**PAGE EXCERPT:**
################

Nathaniel R reporting from TIFF. The festival ends today (I expect La La Land to win the coveted People's Choice in this non-juried festival) so I'm about to hit the airport. I'll be scrambling to finish telling you about the cinematic adventures screened from all over the world in the next couple of days -- and yes update the Oscar charts with all this new information -- so we can wrap up. And then NYFF begins!
Here are three films that go completely off the rails and one film that stays perfectly on track though the protagonist goes off it. Each have as many cons as pros so they're mixed experiences, presented in preference order. So click on for Argentinian nudist comedies (NSFW), Anne Heche and Sandra Oh fist-fighting, Greek paraonia, and the latest from A Girl Walks Home At Night's director who has graduated to bigger budgets and famous actors.
A Decent Woman
(Dir. Lukas Valenta Rinner, Argentina)

################

**YOUR TASKS:**
(1) In the TIFF report, why does the writer call the four films mixed experiences?
(2) Which film does the TIFF report predict will win the People's Choice award?
(3) Continue the TIFF report from its last line, beginning the writeup on the first film listed.

################

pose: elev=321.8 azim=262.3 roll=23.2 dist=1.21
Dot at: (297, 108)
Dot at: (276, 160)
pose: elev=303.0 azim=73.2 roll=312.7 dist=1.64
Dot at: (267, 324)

################

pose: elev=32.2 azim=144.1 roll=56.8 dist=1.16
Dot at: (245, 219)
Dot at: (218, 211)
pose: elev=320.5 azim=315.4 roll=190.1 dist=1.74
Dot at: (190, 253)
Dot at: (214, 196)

################

**EXERCISE RESULTS:**
(1) The writer calls them mixed experiences because each film has as many cons as pros.

(2) La La Land

(3)
This very strange picture begins as a domestic deadpan comedy of a well worn foreign genre, the socioeconomic dramedy about lowly sad maids in houses of wealth. Things get stranger and stranger and less easily categorized as the picture progresses and the maid becomes fascinated by a nudist colony on the other side of the gated community's electric fence. Anecdote time: The nudist colony setting of the picture was well advertised in the festival program. Before the movie began I was talking to an interesting older woman at the screening who sat beside me. She told me all about her annual TIFF journeys and she seemed quite the sophisticated cinephile with a wide range of film genres and interests. But at the very first shot of a nude body she began sighing and huffing with public displeasure and squirming in her seat. What possessed her to choose that movie?! She couldn't get out of the theater fast enough when it ended!
Pros: Quite memorable. I still remember particular shots despite the flurry of pictures screened, particularly when our protagonist first disrobes and poses adorably like a shy Venus, covering her bits. And another non-linear moment when all the nudists are suddenly painted like animals and growling and snorting at the camera. (no, really)
Cons: It's unclear if the picture got away from the director or if he intended it to go so far off the rails transforming into a totally different kind of violent genre picture (satire?) by film's end. But the snail-paced first two thirds doesn't speak all that coherently to the cartoonish final act. C+
Blind Sun
(Dir. Joyce A Nashawati, Greece/France)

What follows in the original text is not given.